Chromosomes are packaged into a highly organized structure called chromatin by histone proteins. Chromatin is further organized by other DNA binding proteins, which regulate the folded shape of chromosomes. During mitotic division, these chromosomes compacted and separated into two matching sets by a microtubular spindle.

=== Internal membranes ===

Prokaryote, to same scale
Eukaryotic cell with endomembrane system
Eukaryotic cells are about 10,000 times larger than prokaryotic cells by volume, and contain membrane-bound organelles.

Eukaryote cells include a variety of membrane-bound structures, together forming the endomembrane system. Simple compartments, called vesicles and vacuoles, can form by budding off other membranes. Many cells ingest food and other materials through a process of endocytosis, where the outer membrane invaginates and then pinches off to form a vesicle. Some cell products can leave in a vesicle through exocytosis.

The nucleus is surrounded by a double membrane known as the nuclear envelope, with nuclear pores that allow material to move in and out. Various tube- and sheet-like extensions of the nuclear membrane form the endoplasmic reticulum, which is involved in protein transport and maturation. It includes the rough endoplasmic reticulum, covered in ribosomes which synthesize proteins; these enter the interior space or lumen. Subsequently, they generally enter vesicles, which bud off from the smooth endoplasmic reticulum. In most eukaryotes, these protein-carrying vesicles are released and their contents further modified in stacks of flattened vesicles (cisternae), the Golgi apparatus.
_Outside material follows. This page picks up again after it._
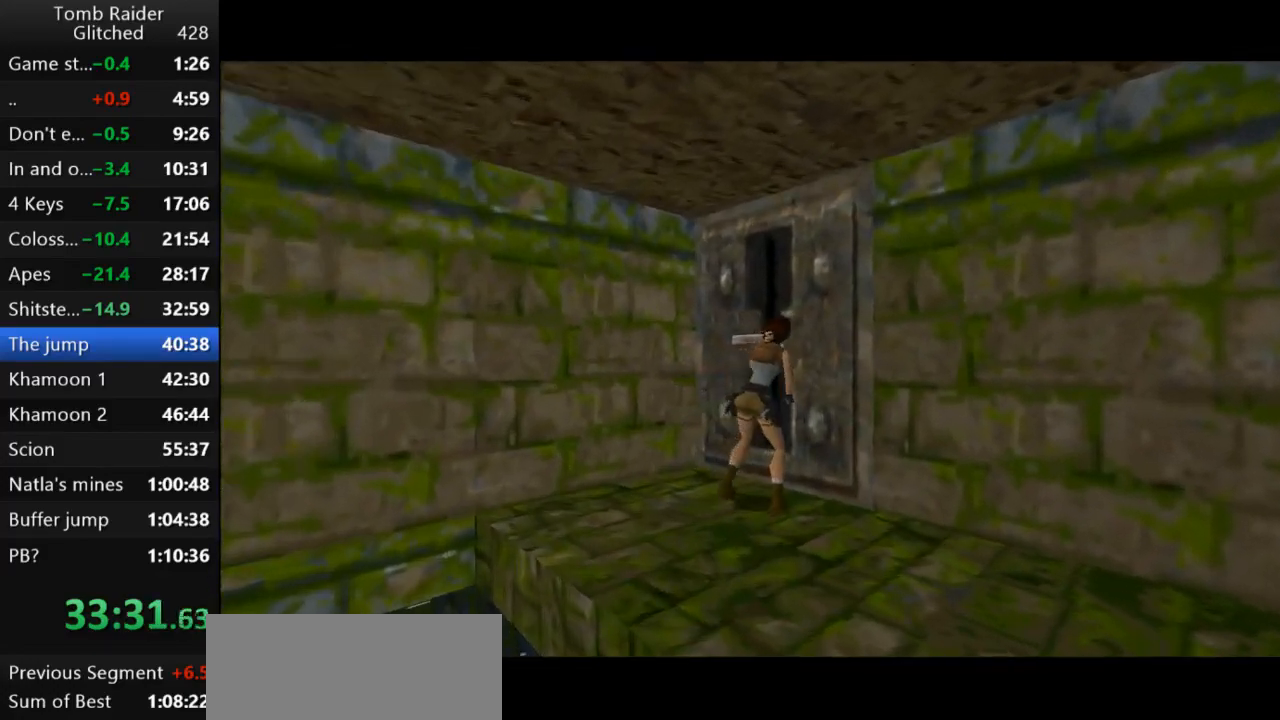
{"keys": ["action2"], "events": [[33, "right", "up"], [100, "up", "down"], [300, "up", "up"], [400, "action2", "down"]]}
Vesicles may be specialized; for instance, lysosomes contain digestive enzymes that break down biomolecules in the cytoplasm.

=== Mitochondria ===

Mitochondria are essentially universal in the eukaryotes, and with their own DNA somewhat resemble prokaryotic cells.

Mitochondria are organelles in eukaryotic cells. The mitochondrion is commonly called "the powerhouse of the cell", for its function providing energy by oxidizing sugars or fats to produce the energy-storing molecule ATP. Mitochondria have two surrounding membranes, each a phospholipid bilayer, the inner of which is folded into invaginations called cristae where aerobic respiration takes place.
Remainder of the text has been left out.